- **Work instruction**:
Leave out the pictures and set down exactly the lines from the start of the listing through the one with "Document page, 1275x1650 pixels.", both included.

- **Information given**:

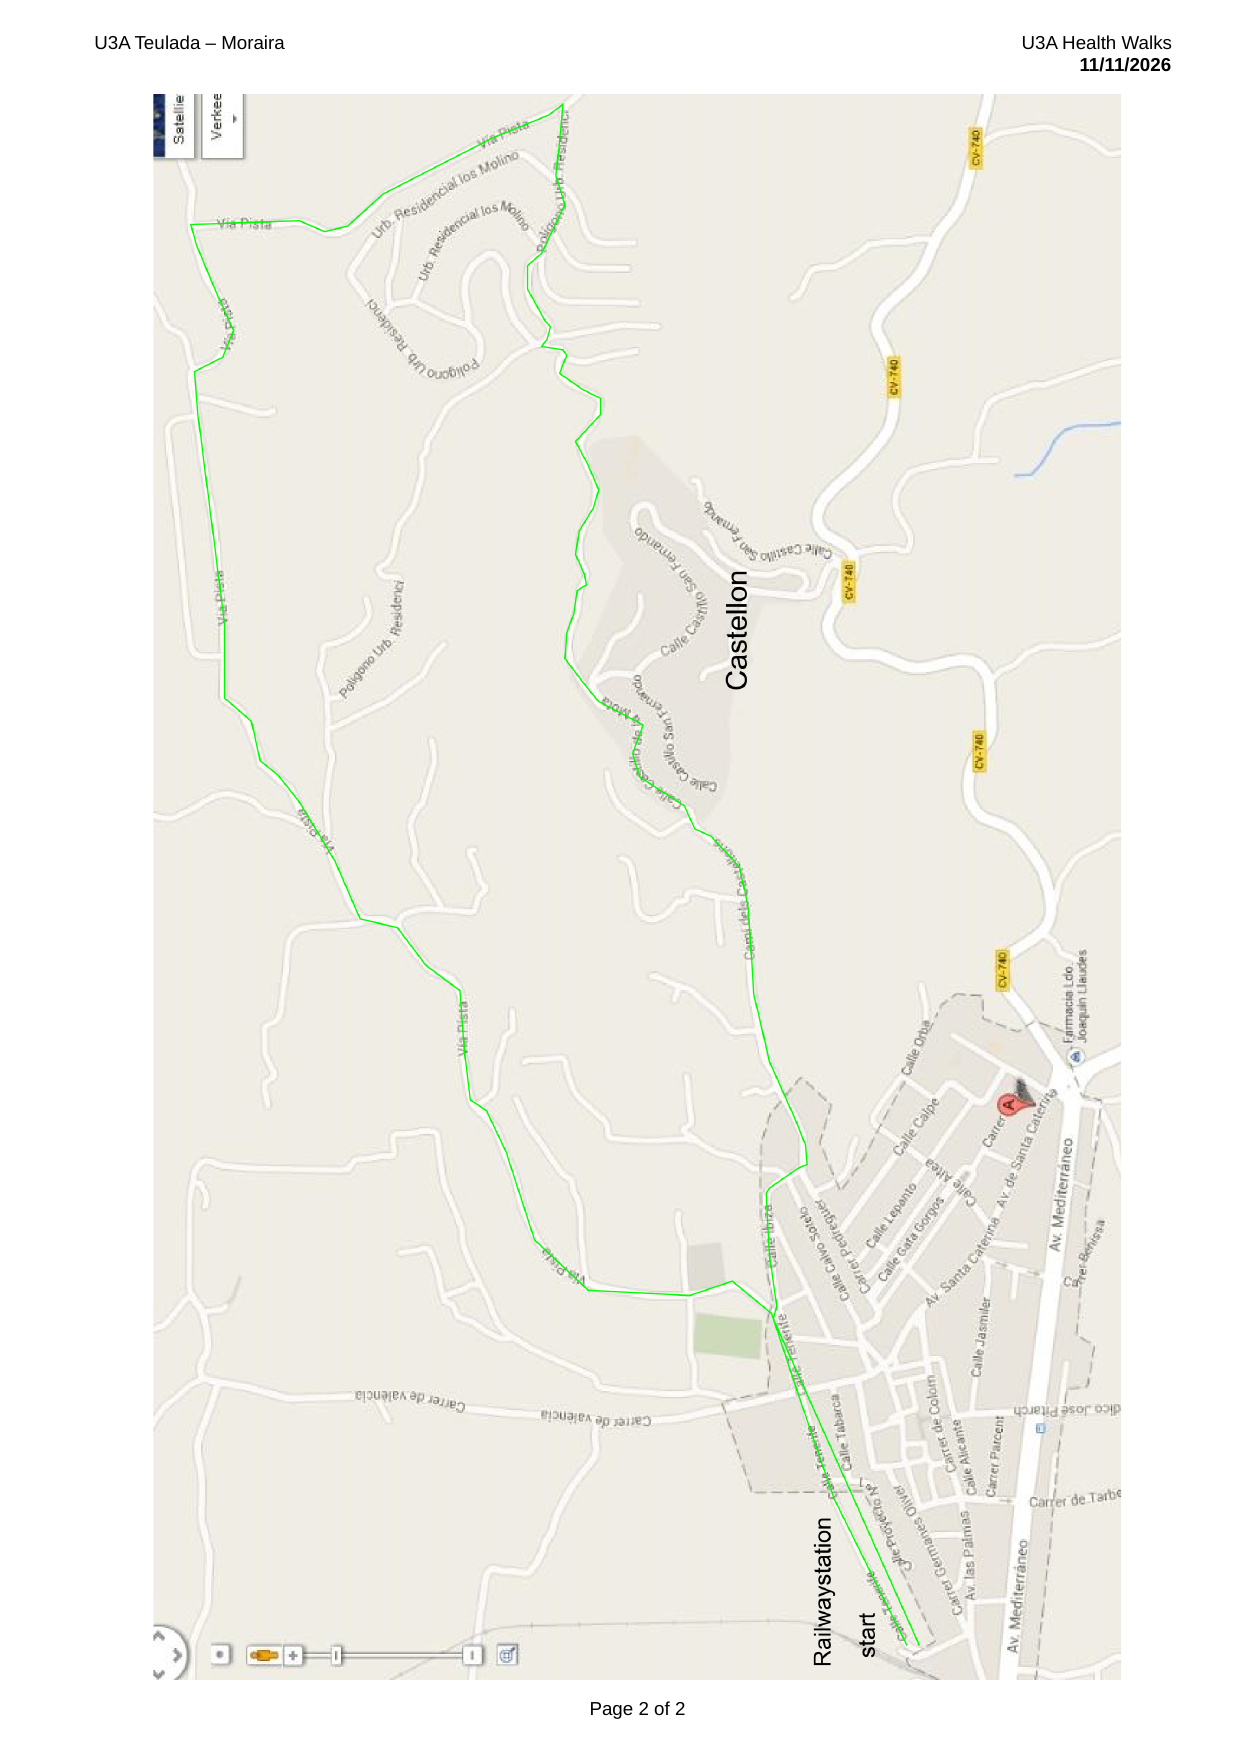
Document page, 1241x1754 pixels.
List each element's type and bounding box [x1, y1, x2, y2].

picture [153, 94, 1122, 1680]
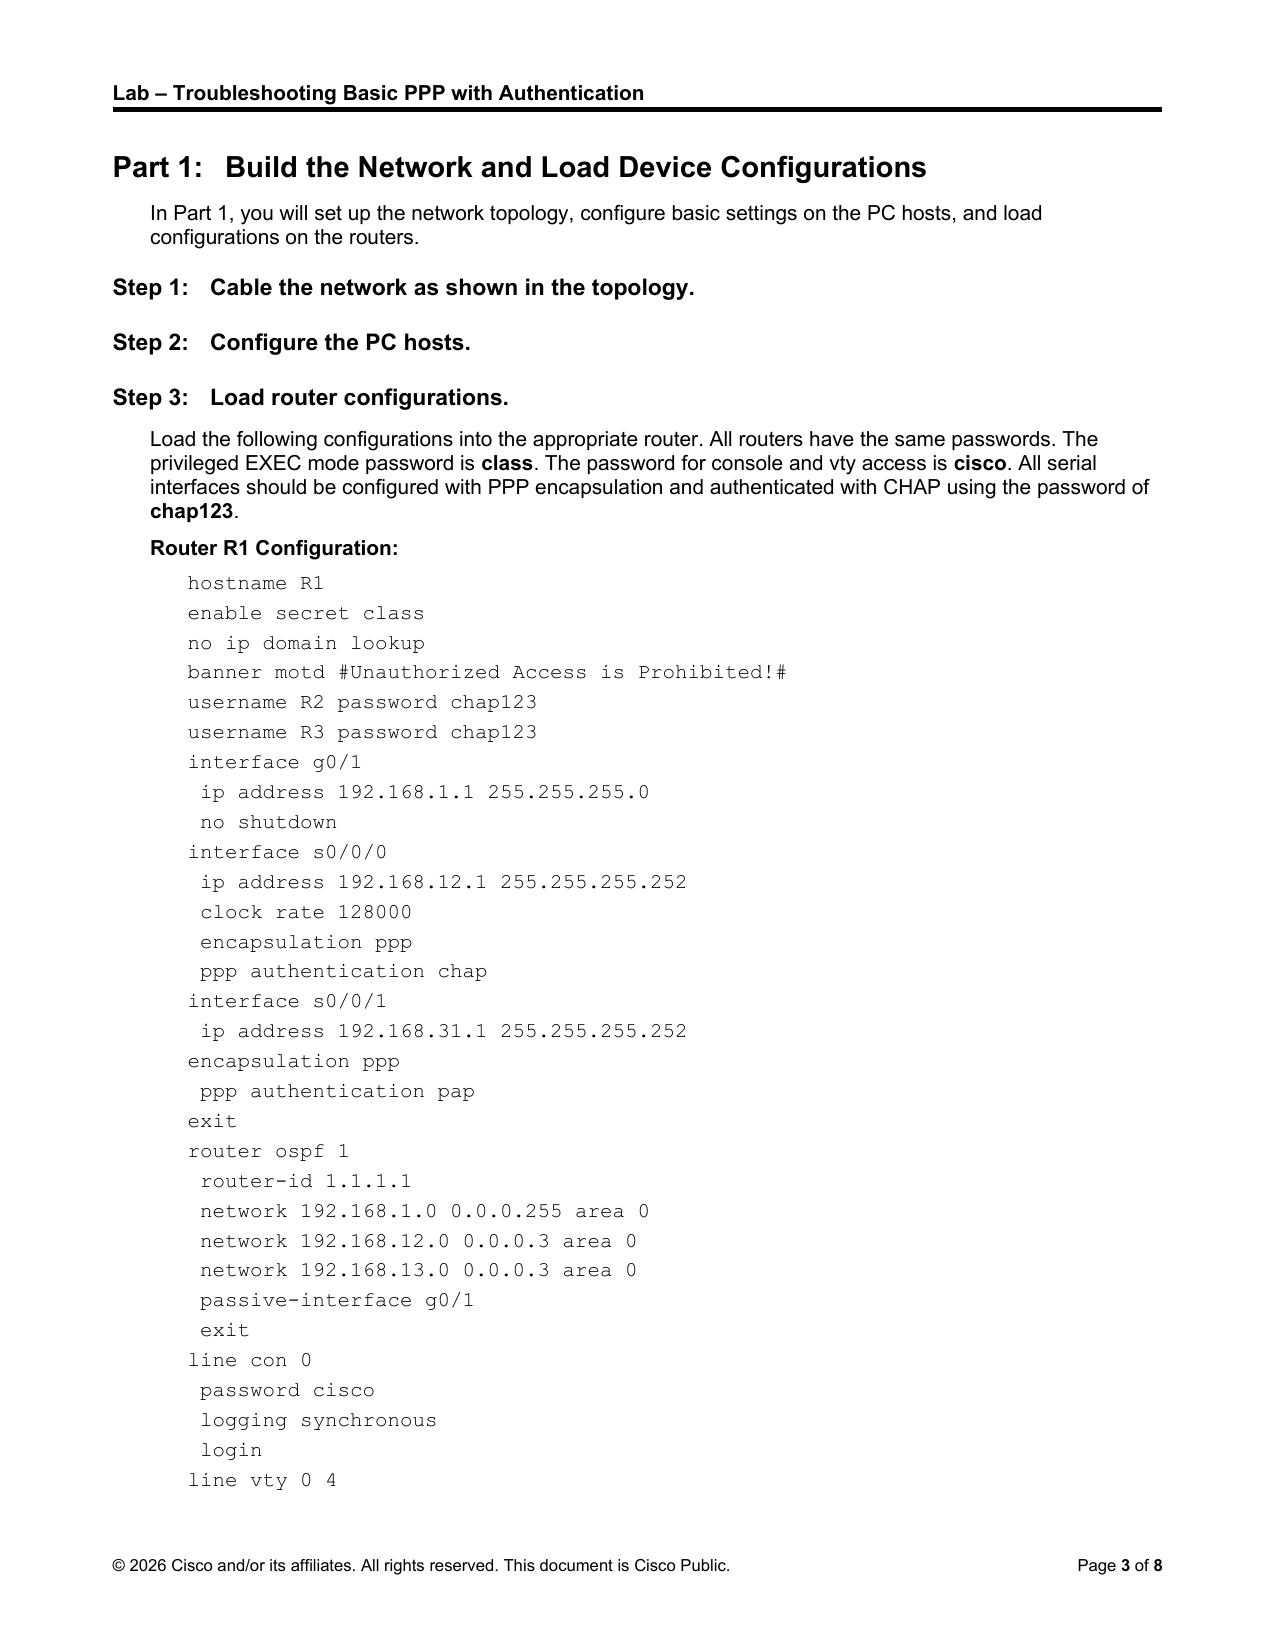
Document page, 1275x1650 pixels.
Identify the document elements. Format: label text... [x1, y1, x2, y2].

text logging synchronous [187, 1409, 1162, 1433]
list Build the Network and Load Device Configurations [112, 150, 1162, 183]
text encapsulation ppp [187, 1050, 1162, 1074]
text encapsulation ppp [187, 931, 1162, 954]
text In Part 1, you will set up the network topology, configure basic settings on the PC hosts, and load configurations on the routers. [150, 201, 1162, 249]
text no ip domain lookup [187, 632, 1162, 655]
text router-id 1.1.1.1 [187, 1170, 1162, 1193]
text ppp authentication chap [187, 961, 1162, 984]
text username R3 password chap123 [187, 721, 1162, 745]
text Router R1 Configuration: [150, 535, 1162, 559]
text interface s0/0/0 [187, 841, 1162, 864]
text line vty 0 4 [187, 1469, 1162, 1492]
text password cisco [187, 1379, 1162, 1403]
text ppp authentication pap [187, 1080, 1162, 1104]
text ip address 192.168.1.1 255.255.255.0 [187, 781, 1162, 805]
list Load router configurations. [112, 384, 1162, 411]
text hostname R1 [187, 572, 1162, 596]
text passive-interface g0/1 [187, 1289, 1162, 1313]
text clock rate 128000 [187, 901, 1162, 924]
list Cable the network as shown in the topology. [112, 274, 1162, 300]
text network 192.168.13.0 0.0.0.3 area 0 [187, 1259, 1162, 1283]
text banner motd #Unauthorized Access is Prohibited!# [187, 662, 1162, 685]
list Configure the PC hosts. [112, 329, 1162, 356]
text network 192.168.12.0 0.0.0.3 area 0 [187, 1229, 1162, 1253]
text ip address 192.168.31.1 255.255.255.252 [187, 1020, 1162, 1044]
text exit [187, 1319, 1162, 1343]
text interface s0/0/1 [187, 990, 1162, 1014]
text exit [187, 1110, 1162, 1134]
text login [187, 1439, 1162, 1462]
text Load the following configurations into the appropriate router. All routers have the same passwords. The privileged EXEC mode password is class. The password for console and vty access is cisco. All serial interfaces should be configured with PPP encapsulation and authenticated with CHAP using the password of chap123. [150, 427, 1162, 523]
text interface g0/1 [187, 751, 1162, 775]
text username R2 password chap123 [187, 691, 1162, 715]
text line con 0 [187, 1349, 1162, 1373]
text enable secret class [187, 602, 1162, 625]
text network 192.168.1.0 0.0.0.255 area 0 [187, 1200, 1162, 1223]
text ip address 192.168.12.1 255.255.255.252 [187, 871, 1162, 894]
text no shutdown [187, 811, 1162, 835]
text router ospf 1 [187, 1140, 1162, 1163]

- **Solution to this problem**:
Document page, 1241x1754 pixels.
List each element's type and bounding box [x1, y1, x2, y2].

picture [153, 94, 1122, 1680]
Document page, 1275x1650 pixels.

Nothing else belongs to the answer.